After years of wondering why my childhood seemed quite different from theres we found out my father was addicted to cocaine for the past few years. Us all having been out of the house this was not a huge deal but it certainly effected us and from there on out we decided that we would be our own model of a perfect family. The biggest thing they really believed in was complete trust and honesty. The concept that you shouldn't lie to to someone in order to "protect" them because in the end it will only hurt more. They believed anything that happened we could get through together as a family.
However at the time we found this out I had just begun a downward spiral into drugs although at the time I had no idea what was to come and was struggling more with depression then drug abuse. Anyways you would think me being smart I would have just admitted right then and there the issues i was having but instead i did the opposite. They had always been there for me so much that I always felt the only way I could repay them was by being the strength we needed and by showing that you can be strong throughout all the struggles. But on the inside I was dying and things only got worse. As things got worse it continued to be a downward spiral. They had done so much for me that I couldn't bare to disappoint them (even though I knew they would be there for me) and as i got worse it was almost as if the hiding and secrecy was just growing bigger and bigger and becoming harder and harder to admit to.
Anyways after a while of battling all my demons I was lucky to get through my issues and get clean alone. Since then while I have occasionally struggled a little bit I have been for the most part clean and reasonably happy as well. Funny enough I always imagined when I was clean and happy it'd be so easy to admit to my past struggles but instead it has become harder. As I see myself happy and clean now it's so hard to tell people because i am not that person anymore. None the less that time of my life defined who I am as a person, and having no one know especially the people closest to me makes me feel like no one really understands who I am.

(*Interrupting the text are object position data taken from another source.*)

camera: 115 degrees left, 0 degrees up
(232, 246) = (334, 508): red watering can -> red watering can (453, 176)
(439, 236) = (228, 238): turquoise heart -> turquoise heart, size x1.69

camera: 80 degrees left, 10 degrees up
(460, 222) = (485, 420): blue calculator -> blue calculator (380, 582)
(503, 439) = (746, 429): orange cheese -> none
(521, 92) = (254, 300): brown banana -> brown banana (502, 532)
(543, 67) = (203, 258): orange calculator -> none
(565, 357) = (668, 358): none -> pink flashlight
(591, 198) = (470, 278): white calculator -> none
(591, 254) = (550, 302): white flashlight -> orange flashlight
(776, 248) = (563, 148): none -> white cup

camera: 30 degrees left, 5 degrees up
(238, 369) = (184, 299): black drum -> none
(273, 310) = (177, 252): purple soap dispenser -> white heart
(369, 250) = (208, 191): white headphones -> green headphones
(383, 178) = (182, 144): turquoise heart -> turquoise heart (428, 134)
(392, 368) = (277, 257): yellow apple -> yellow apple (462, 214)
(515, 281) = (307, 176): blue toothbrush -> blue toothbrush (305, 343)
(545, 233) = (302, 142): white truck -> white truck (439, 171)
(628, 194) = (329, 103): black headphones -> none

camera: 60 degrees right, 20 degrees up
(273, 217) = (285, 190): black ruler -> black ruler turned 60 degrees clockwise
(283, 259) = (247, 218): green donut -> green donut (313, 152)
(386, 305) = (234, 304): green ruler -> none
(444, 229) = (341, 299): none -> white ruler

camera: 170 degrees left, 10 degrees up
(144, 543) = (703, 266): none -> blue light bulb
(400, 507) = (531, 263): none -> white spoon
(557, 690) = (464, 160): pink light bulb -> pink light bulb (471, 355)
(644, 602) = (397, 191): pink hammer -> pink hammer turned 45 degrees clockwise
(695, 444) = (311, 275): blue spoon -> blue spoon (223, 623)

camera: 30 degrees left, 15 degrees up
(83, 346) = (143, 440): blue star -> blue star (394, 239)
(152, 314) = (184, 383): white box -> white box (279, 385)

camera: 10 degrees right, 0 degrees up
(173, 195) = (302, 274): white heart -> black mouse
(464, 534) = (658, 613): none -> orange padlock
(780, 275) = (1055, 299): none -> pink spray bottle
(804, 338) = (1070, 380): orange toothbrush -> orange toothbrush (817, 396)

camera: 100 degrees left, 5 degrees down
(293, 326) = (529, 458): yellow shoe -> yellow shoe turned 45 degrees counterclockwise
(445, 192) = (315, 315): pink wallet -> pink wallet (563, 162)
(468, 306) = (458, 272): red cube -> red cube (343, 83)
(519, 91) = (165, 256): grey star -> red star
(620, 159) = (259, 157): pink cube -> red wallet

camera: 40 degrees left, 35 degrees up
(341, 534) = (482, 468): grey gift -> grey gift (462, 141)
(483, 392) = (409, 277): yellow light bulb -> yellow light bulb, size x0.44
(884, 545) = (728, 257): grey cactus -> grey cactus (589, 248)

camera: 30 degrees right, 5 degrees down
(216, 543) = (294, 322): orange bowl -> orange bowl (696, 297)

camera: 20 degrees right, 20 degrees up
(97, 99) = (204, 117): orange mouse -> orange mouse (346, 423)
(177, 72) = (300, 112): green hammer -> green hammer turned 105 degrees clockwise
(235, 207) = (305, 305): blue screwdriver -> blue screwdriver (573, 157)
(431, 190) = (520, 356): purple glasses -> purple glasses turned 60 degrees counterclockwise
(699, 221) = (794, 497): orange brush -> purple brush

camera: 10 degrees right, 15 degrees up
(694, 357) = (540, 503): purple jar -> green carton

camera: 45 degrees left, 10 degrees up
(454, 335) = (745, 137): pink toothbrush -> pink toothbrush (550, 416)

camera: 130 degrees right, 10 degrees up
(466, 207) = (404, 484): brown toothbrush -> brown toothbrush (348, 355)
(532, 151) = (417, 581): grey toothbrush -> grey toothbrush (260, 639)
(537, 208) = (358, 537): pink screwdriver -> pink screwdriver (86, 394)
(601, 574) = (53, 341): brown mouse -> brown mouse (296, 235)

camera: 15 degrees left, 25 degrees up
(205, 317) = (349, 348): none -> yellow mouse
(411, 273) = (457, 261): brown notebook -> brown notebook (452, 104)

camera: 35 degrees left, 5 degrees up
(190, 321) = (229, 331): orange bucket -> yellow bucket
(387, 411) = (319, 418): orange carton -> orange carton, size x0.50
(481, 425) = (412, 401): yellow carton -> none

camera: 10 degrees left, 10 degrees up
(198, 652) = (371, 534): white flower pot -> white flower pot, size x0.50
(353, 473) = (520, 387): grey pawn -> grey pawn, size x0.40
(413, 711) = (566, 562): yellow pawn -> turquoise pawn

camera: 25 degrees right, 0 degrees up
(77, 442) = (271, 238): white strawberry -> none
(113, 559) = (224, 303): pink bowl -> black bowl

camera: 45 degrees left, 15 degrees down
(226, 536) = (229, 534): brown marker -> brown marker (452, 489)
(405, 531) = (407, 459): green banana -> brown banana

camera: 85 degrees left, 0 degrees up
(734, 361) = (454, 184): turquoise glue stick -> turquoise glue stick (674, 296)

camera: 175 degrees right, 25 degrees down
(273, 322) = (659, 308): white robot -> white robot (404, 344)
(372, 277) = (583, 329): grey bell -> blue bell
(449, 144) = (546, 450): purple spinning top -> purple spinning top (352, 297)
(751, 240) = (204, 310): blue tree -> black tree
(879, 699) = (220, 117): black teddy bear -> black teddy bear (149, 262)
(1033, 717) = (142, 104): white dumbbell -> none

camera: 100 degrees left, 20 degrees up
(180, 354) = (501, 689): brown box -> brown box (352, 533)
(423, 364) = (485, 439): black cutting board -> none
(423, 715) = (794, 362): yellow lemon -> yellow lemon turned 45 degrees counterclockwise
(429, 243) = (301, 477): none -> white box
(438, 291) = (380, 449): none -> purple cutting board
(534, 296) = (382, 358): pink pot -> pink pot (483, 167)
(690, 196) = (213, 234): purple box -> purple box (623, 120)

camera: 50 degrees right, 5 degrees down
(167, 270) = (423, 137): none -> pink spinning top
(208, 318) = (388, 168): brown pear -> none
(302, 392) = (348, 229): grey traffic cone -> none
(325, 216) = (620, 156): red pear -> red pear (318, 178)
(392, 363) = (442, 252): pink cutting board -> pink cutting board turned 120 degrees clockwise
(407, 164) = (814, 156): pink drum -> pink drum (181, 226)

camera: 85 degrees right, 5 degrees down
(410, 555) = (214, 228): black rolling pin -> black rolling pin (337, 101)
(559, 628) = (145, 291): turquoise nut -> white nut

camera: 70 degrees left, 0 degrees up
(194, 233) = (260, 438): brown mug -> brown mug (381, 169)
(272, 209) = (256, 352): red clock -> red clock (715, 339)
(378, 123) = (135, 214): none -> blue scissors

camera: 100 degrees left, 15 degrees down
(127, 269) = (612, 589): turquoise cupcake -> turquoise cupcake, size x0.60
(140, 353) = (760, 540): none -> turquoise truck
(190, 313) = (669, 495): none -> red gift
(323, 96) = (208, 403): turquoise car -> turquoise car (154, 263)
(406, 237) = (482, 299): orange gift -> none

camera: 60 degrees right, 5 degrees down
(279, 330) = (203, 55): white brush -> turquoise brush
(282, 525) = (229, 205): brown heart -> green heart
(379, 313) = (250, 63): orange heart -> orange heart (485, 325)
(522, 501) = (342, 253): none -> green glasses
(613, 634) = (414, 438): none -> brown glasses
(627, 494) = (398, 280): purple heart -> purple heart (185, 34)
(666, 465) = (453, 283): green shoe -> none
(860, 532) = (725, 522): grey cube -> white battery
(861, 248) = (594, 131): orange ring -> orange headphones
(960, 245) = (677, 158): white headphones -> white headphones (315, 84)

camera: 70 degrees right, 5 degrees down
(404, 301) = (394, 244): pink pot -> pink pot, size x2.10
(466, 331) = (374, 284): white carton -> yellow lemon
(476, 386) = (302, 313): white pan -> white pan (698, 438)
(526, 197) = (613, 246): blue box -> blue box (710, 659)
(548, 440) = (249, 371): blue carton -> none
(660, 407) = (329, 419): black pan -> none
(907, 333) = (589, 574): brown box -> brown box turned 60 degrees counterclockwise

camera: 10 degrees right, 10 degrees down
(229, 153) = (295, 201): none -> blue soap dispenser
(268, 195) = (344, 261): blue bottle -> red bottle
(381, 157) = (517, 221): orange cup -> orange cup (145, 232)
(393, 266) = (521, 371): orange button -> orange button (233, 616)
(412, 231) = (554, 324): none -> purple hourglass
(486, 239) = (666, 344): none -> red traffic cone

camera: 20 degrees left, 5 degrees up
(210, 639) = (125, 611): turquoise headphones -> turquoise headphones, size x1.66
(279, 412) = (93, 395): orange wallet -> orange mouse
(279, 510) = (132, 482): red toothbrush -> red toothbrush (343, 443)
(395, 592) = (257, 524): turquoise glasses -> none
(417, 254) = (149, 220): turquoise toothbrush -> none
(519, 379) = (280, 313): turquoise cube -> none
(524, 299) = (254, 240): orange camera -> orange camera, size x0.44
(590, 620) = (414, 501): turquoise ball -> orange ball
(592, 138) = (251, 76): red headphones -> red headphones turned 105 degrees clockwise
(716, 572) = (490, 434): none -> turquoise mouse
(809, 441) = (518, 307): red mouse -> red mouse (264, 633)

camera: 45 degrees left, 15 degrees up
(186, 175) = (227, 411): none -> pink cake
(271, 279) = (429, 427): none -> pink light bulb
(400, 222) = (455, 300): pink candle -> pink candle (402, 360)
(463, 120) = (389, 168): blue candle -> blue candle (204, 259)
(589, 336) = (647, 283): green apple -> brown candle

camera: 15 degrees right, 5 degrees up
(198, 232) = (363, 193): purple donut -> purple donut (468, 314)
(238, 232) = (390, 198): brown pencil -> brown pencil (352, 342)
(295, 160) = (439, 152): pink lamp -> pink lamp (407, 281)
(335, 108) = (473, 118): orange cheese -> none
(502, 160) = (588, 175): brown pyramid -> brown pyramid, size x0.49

All in all this was something that bothered me a little bit but has only recently become a huge issue in my life. Unfortunately not long ago my brother was diagnosed with a very very serious cancer that almost nobody has ever survived. In so many ways I want to tell him and his fiance now what I have been through before it may be too late. I can't stand the thought of them never knowing who i really was and what I have been through. But at the same time I feel this maybe out of selfish motivation. They are struggling so much and dealing with so much I have no idea how to add this to there issue. I don't want them to worry about me relapsing or thinking that his illness could be a trigger for my drug use. None the less I know how strongly they feel about not lying to protect them but this situation just seems like such a different ball game then anything else. I really can't decide what to do and whether or not i should tell them. I don't want too hurt them anymore then they are already hurting but at the same time it's so hard to have them not know and I also feel as though I am not as there for them as I should be because I feel so misunderstood.
Well sorry for the long read it ended up being more then I thought but any help or advice would be appreciated. Do you think I should just tell them? Or do you think I need to just hold my secrets to protect them? Another thing I was thinking of was maybe just telling his fiance and seeing what she thought?